(Materials provided)

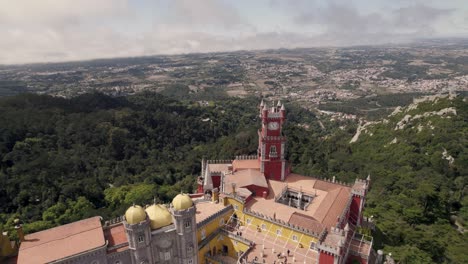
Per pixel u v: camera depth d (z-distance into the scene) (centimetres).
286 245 8950
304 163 18662
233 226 9962
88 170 18150
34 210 13375
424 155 17975
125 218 7612
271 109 11806
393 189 15475
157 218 7988
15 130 18175
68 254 6644
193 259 8512
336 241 7638
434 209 13438
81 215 12612
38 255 6494
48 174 15400
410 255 9725
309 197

(End Materials provided)

| Task instructions |
Reproduce the material exactly; keep pictures out.

| The completed task |
Per pixel u v: camera depth d (z-distance into the scene) (centimetres).
286 245 8950
304 163 18662
233 226 9962
88 170 18150
34 210 13375
424 155 17975
125 218 7612
271 109 11806
393 189 15475
157 218 7988
15 130 18175
68 254 6644
193 259 8512
336 241 7638
434 209 13438
81 215 12612
38 255 6494
48 174 15400
410 255 9725
309 197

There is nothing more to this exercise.